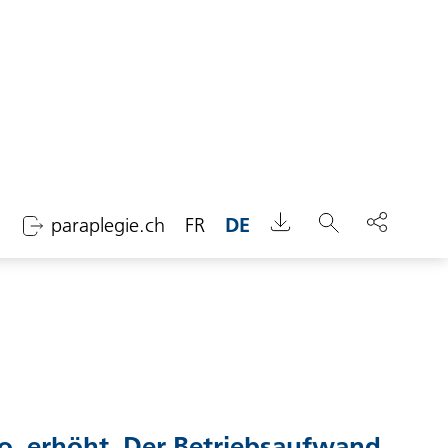
paraplegie.ch
FR
DE
Suchen
Mio. erhöht. Der Betriebsaufwand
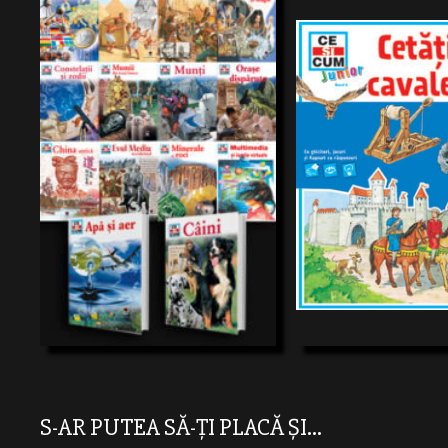
Cât cântăreşte o armură? Cava
citească? Cum deveneaicava
trăia într-o cetate? Cine pute
turniruri?Ce arme avea un ca
Tessloff
Tessl
întâmpla la asedii?
259,00 RON
24,32 RON
10-14 ANI
06-0
S-AR PUTEA SĂ-ȚI PLACĂ ȘI...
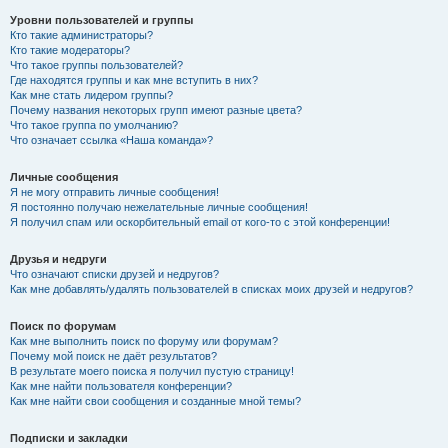
Уровни пользователей и группы
Кто такие администраторы?
Кто такие модераторы?
Что такое группы пользователей?
Где находятся группы и как мне вступить в них?
Как мне стать лидером группы?
Почему названия некоторых групп имеют разные цвета?
Что такое группа по умолчанию?
Что означает ссылка «Наша команда»?
Личные сообщения
Я не могу отправить личные сообщения!
Я постоянно получаю нежелательные личные сообщения!
Я получил спам или оскорбительный email от кого-то с этой конференции!
Друзья и недруги
Что означают списки друзей и недругов?
Как мне добавлять/удалять пользователей в списках моих друзей и недругов?
Поиск по форумам
Как мне выполнить поиск по форуму или форумам?
Почему мой поиск не даёт результатов?
В результате моего поиска я получил пустую страницу!
Как мне найти пользователя конференции?
Как мне найти свои сообщения и созданные мной темы?
Подписки и закладки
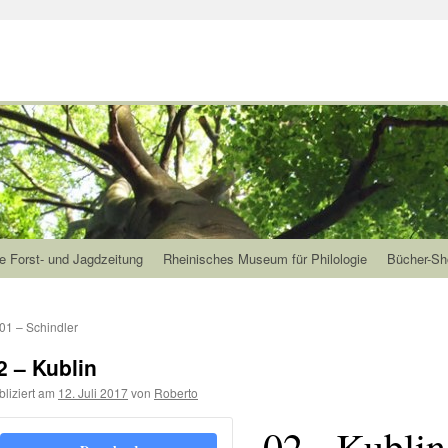
e Forst- und Jagdzeitung
Rheinisches Museum für Philologie
Bücher-Sh
01 – Schindler
2 – Kublin
bliziert am
12. Juli 2017
von
Roberto
02 - Kublin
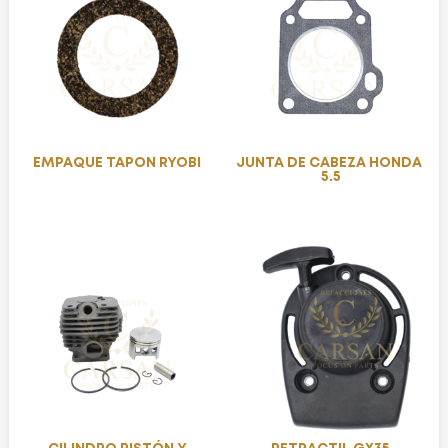
EMPAQUE TAPON RYOBI
JUNTA DE CABEZA HONDA
5.5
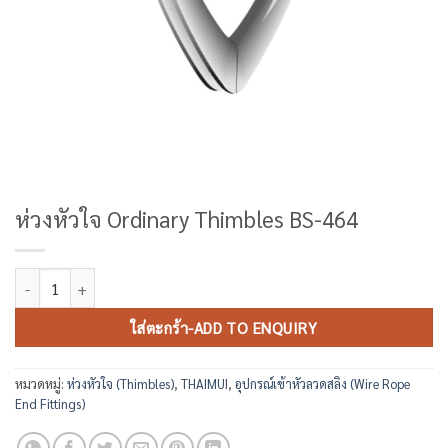
ห่วงหัวใจ Ordinary Thimbles BS-464
จำนวน ห่วงหัวใจ Ordinary Thimbles BS-464 ชิ้น
ใส่ตะกร้า-ADD TO ENQUIRY
หมวดหมู่:
ห่วงหัวใจ (Thimbles)
,
THAIMUI
,
อุปกรณ์เข้าหัวลวดสลิง (Wire Rope
End Fittings)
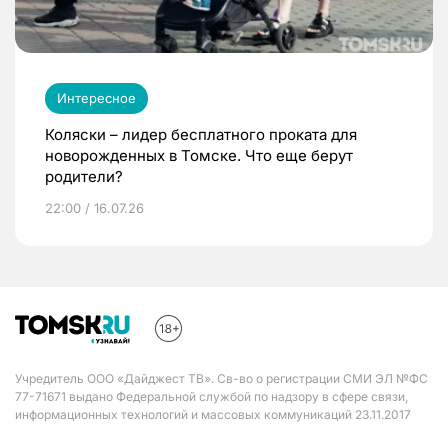
Интересное
Коляски – лидер бесплатного проката для
новорожденных в Томске. Что еще берут
родители?
22:00 / 16.07.26
Учредитель ООО «Дайджест ТВ». Св-во о регистрации СМИ ЭЛ №ФС
77-71671 выдано Федеральной службой по надзору в сфере связи,
информационных технологий и массовых коммуникаций 23.11.2017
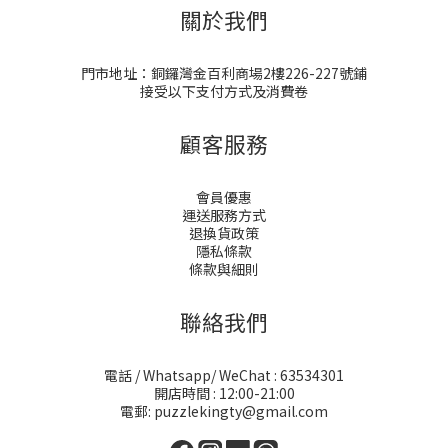
關於我們
門市地址：銅鑼灣金百利商場2樓226-227號鋪
接受以下支付方式及消費卷
顧客服務
會員優惠
運送服務方式
退換貨政策
隱私條款
條款與細則
聯絡我們
電話 / Whatsapp/ WeChat : 63534301
開店時間 : 12:00-21:00
電郵: puzzlekingty@gmail.com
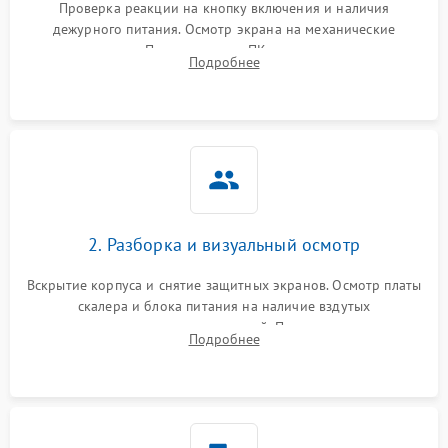
Проверка реакции на кнопку включения и наличия
дежурного питания. Осмотр экрана на механические
Неисправность системы
повреждения. Подключение к ПК для оценки вывода
защиты от короткого
1000 ₽
Подробнее →
Подробнее
изображения, работы подсветки и выявления артефактов на
замыкания
матрице.
Повреждение системы
1000 ₽
Подробнее →
защиты от перегрева
Неисправность системы
защиты от
1000 ₽
Подробнее →
перенапряжения
2. Разборка и визуальный осмотр
Неисправность системы
1000 ₽
Подробнее →
Вскрытие корпуса и снятие защитных экранов. Осмотр платы
защиты от замыкания
скалера и блока питания на наличие вздутых
конденсаторов, прогаров, окислений. Проверка надежности
Повреждение системы
Подробнее
1000 ₽
Подробнее →
контактов и целостности шлейфов матрицы.
защиты от перегрузок
Неисправность системы
1000 ₽
Подробнее →
защиты от перегрева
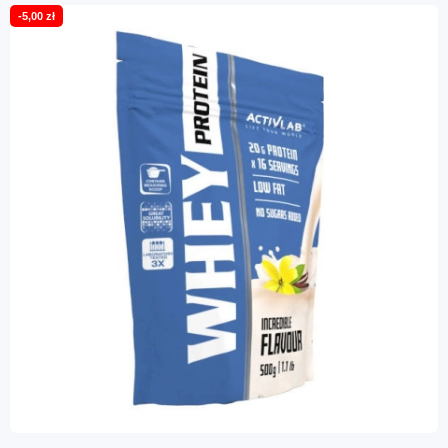
-5,00 zł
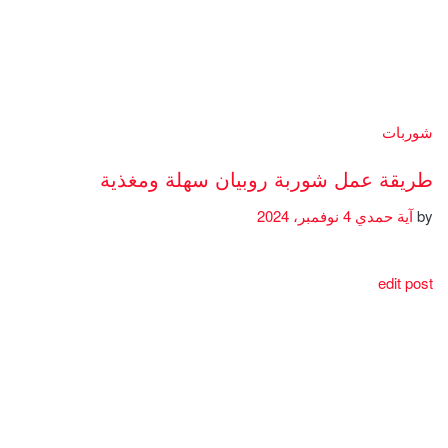
شوربات
طريقة عمل شوربة روبيان سهلة ومغذية
by
آية حمدي
4 نوفمبر، 2024
edit post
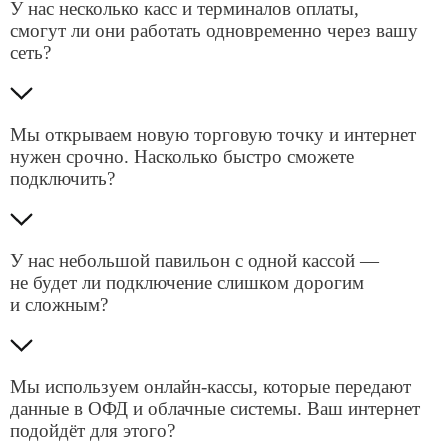
Управляемый Wi-Fi
Создадим гостевой доступ к интернету сотрудникам
и посетителям, предоставим систему контроля
доступа пользователей в соответствии
с действующим законодательством РФ.
Подробнее
Усиление сигнала мобильной связи и интернета
Усиление сигнала мобильной связи и интернета —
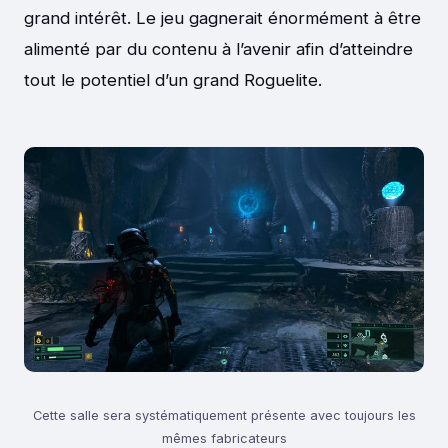
grand intérêt. Le jeu gagnerait énormément à être
alimenté par du contenu à l’avenir afin d’atteindre
tout le potentiel d’un grand Roguelite.
Cette salle sera systématiquement présente avec toujours les
mêmes fabricateurs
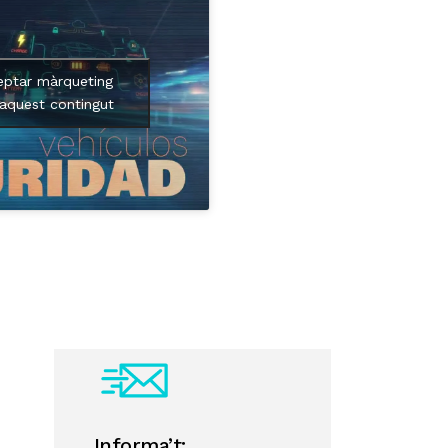
eptar màrqueting
 aquest contingut
Informa’t:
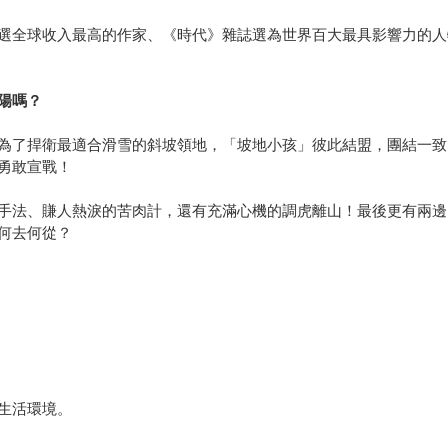
選全球收入最高的作家、《時代》雜誌選為世界百大最具影響力的人
陽嗎？
為了捍衛最適合滑雪的斜坡領地，「坡地小孩」彼此結盟，團結一致
勇敢宣戰！
手法、賺人熱淚的苦肉計，還有充滿心機的調虎離山！最後更有兩邊
何去何從？
生活環境。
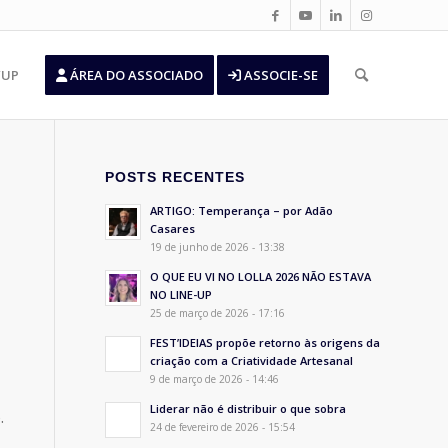
’UP
ÁREA DO ASSOCIADO
ASSOCIE-SE
POSTS RECENTES
ARTIGO: Temperança – por Adão
Casares
19 de junho de 2026 - 13:38
O QUE EU VI NO LOLLA 2026 NÃO ESTAVA
NO LINE-UP
25 de março de 2026 - 17:16
FEST’IDEIAS propõe retorno às origens da
criação com a Criatividade Artesanal
9 de março de 2026 - 14:46
Liderar não é distribuir o que sobra
.
24 de fevereiro de 2026 - 15:54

* * * *

▶ [Problem]: Your copy of the entries should be exact and free of pictures.

▶ [Exercise response]:
paraplegie.ch
FR
DE
Suchen
Mio. erhöht. Der Betriebsaufwand
Cât cântăreşte o armură? Cava
citească? Cum deveneaicava
trăia într-o cetate? Cine pute
turniruri?Ce arme avea un ca
Tessloff
Tessl
întâmpla la asedii?
259,00 RON
24,32 RON
10-14 ANI
06-0
S-AR PUTEA SĂ-ȚI PLACĂ ȘI...
Уровни пользователей и группы
Кто такие администраторы?
Кто такие модераторы?
Что такое группы пользователей?
Где находятся группы и как мне вступить в них?
Как мне стать лидером группы?
Почему названия некоторых групп имеют разные цвета?
Что такое группа по умолчанию?
Что означает ссылка «Наша команда»?
Личные сообщения
Я не могу отправить личные сообщения!
Я постоянно получаю нежелательные личные сообщения!
Я получил спам или оскорбительный email от кого-то с этой конференции!
Друзья и недруги
Что означают списки друзей и недругов?
Как мне добавлять/удалять пользователей в списках моих друзей и недругов?
Поиск по форумам
Как мне выполнить поиск по форуму или форумам?
Почему мой поиск не даёт результатов?
В результате моего поиска я получил пустую страницу!
Как мне найти пользователя конференции?
Как мне найти свои сообщения и созданные мной темы?
Подписки и закладки
e Forst- und Jagdzeitung
Rheinisches Museum für Philologie
Bücher-Sh
01 – Schindler
2 – Kublin
bliziert am
12. Juli 2017
von
Roberto
02 - Kublin
EMPAQUE TAPON RYOBI
JUNTA DE CABEZA HONDA
5.5
ห่วงหัวใจ Ordinary Thimbles BS-464
จำนวน ห่วงหัวใจ Ordinary Thimbles BS-464 ชิ้น
ใส่ตะกร้า-ADD TO ENQUIRY
หมวดหมู่:
ห่วงหัวใจ (Thimbles)
,
THAIMUI
,
อุปกรณ์เข้าหัวลวดสลิง (Wire Rope
End Fittings)
Интересное
Коляски – лидер бесплатного проката для
новорожденных в Томске. Что еще берут
родители?
22:00 / 16.07.26
Учредитель ООО «Дайджест ТВ». Св-во о регистрации СМИ ЭЛ №ФС
77-71671 выдано Федеральной службой по надзору в сфере связи,
информационных технологий и массовых коммуникаций 23.11.2017
關於我們
門市地址：銅鑼灣金百利商場2樓226-227號鋪
接受以下支付方式及消費卷
顧客服務
會員優惠
運送服務方式
退換貨政策
隱私條款
條款與細則
聯絡我們
電話 / Whatsapp/ WeChat : 63534301
開店時間 : 12:00-21:00
電郵: puzzlekingty@gmail.com
Проверка реакции на кнопку включения и наличия
дежурного питания. Осмотр экрана на механические
Неисправность системы
повреждения. Подключение к ПК для оценки вывода
защиты от короткого
1000 ₽
Подробнее →
Подробнее
изображения, работы подсветки и выявления артефактов на
замыкания
матрице.
Повреждение системы
1000 ₽
Подробнее →
защиты от перегрева
Неисправность системы
защиты от
1000 ₽
Подробнее →
перенапряжения
2. Разборка и визуальный осмотр
Неисправность системы
1000 ₽
Подробнее →
Вскрытие корпуса и снятие защитных экранов. Осмотр платы
защиты от замыкания
скалера и блока питания на наличие вздутых
конденсаторов, прогаров, окислений. Проверка надежности
Повреждение системы
Подробнее
1000 ₽
Подробнее →
контактов и целостности шлейфов матрицы.
защиты от перегрузок
Неисправность системы
1000 ₽
Подробнее →
защиты от перегрева
-5,00 zł
شوربات
طريقة عمل شوربة روبيان سهلة ومغذية
by
آية حمدي
4 نوفمبر، 2024
edit post
Управляемый Wi-Fi
Создадим гостевой доступ к интернету сотрудникам
и посетителям, предоставим систему контроля
доступа пользователей в соответствии
с действующим законодательством РФ.
Подробнее
Усиление сигнала мобильной связи и интернета
Усиление сигнала мобильной связи и интернета —
grand intérêt. Le jeu gagnerait énormément à être
alimenté par du contenu à l’avenir afin d’atteindre
tout le potentiel d’un grand Roguelite.
Cette salle sera systématiquement présente avec toujours les
mêmes fabricateurs
eptar màrqueting
 aquest contingut
Informa’t:
選全球收入最高的作家、《時代》雜誌選為世界百大最具影響力的人
陽嗎？
為了捍衛最適合滑雪的斜坡領地，「坡地小孩」彼此結盟，團結一致
勇敢宣戰！
手法、賺人熱淚的苦肉計，還有充滿心機的調虎離山！最後更有兩邊
何去何從？
生活環境。
’UP
ÁREA DO ASSOCIADO
ASSOCIE-SE
POSTS RECENTES
ARTIGO: Temperança – por Adão
Casares
19 de junho de 2026 - 13:38
O QUE EU VI NO LOLLA 2026 NÃO ESTAVA
NO LINE-UP
25 de março de 2026 - 17:16
FEST’IDEIAS propõe retorno às origens da
criação com a Criatividade Artesanal
9 de março de 2026 - 14:46
Liderar não é distribuir o que sobra
.
24 de fevereiro de 2026 - 15:54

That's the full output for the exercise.